Looks like Wall Street liked the numbers: Shares of Fiat Chrysler Automobiles N.V. (NYSE: FCAU) rose sharply after the company released its first-quarter earnings results on Wednesday morning. FCA's shares were up about 10% in mid-afternoon trading in New York.
FCA's first-quarter net income of 641 million euros was 34% higher than its year-ago result, despite only modest increases in revenue and worldwide sales. How did that happen? The answer is pretty simple, and it's one that investors were glad to hear.

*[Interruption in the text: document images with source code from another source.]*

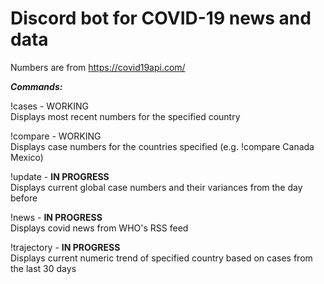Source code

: # Discord bot for COVID-19 news and data

Numbers are from https://covid19api.com/

_**Commands:**_  

!cases <country> - WORKING  
  Displays most recent numbers for the specified country

!compare <country1> <country2> - WORKING  
  Displays case numbers for the countries specified (e.g. !compare Canada Mexico)
  
!update - **IN PROGRESS**  
  Displays current global case numbers and their variances from the day before
  
!news - **IN PROGRESS**  
  Displays covid news from WHO's RSS feed

!trajectory <country> - **IN PROGRESS**  
  Displays current numeric trend of specified country based on cases from the last 30 days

In a nutshell, FCA is selling a greater percentage of higher-profit vehicles -- a better "mix," in the industry's lingo -- than it did a year ago. In an effort to boost profitability and reduce its debt significantly by the end of next year, FCA is working around the world to increase sales and production of its most profitable products -- trucks, SUVs, and luxury models.
The plan won't be fully in place for a few more quarters, but as we saw in the first quarter, it's already helping. FCA's year-over-year profit jump was largely attributable to two factors, both related to the effort:
- The new Maserati Levante SUV, which boosted the luxury brand's adjusted pre-tax profit to 107 million euros from just 16 million euros a year ago;
- An 85% increase in adjusted pre-tax profit in Europe (to 178 million euros), driven largely by good sales of two new Alfa Romeo models.
Investors saw the results as an early validation of CEO Sergio Marchionne's plan.
Things could get even better from here for FCA. Marchionne said the first quarter would likely be the weakest of the year, as FCA spent heavily to begin the process of retooling plants in the U.S. to make more trucks and SUVs.
FCA was in the process of ramping up production of two new SUV models in the first quarter, the Jeep Compass and Alfa Romeo Stelvio. As those new SUVs hit full production, FCA's worldwide sales -- and profits -- should improve further from here.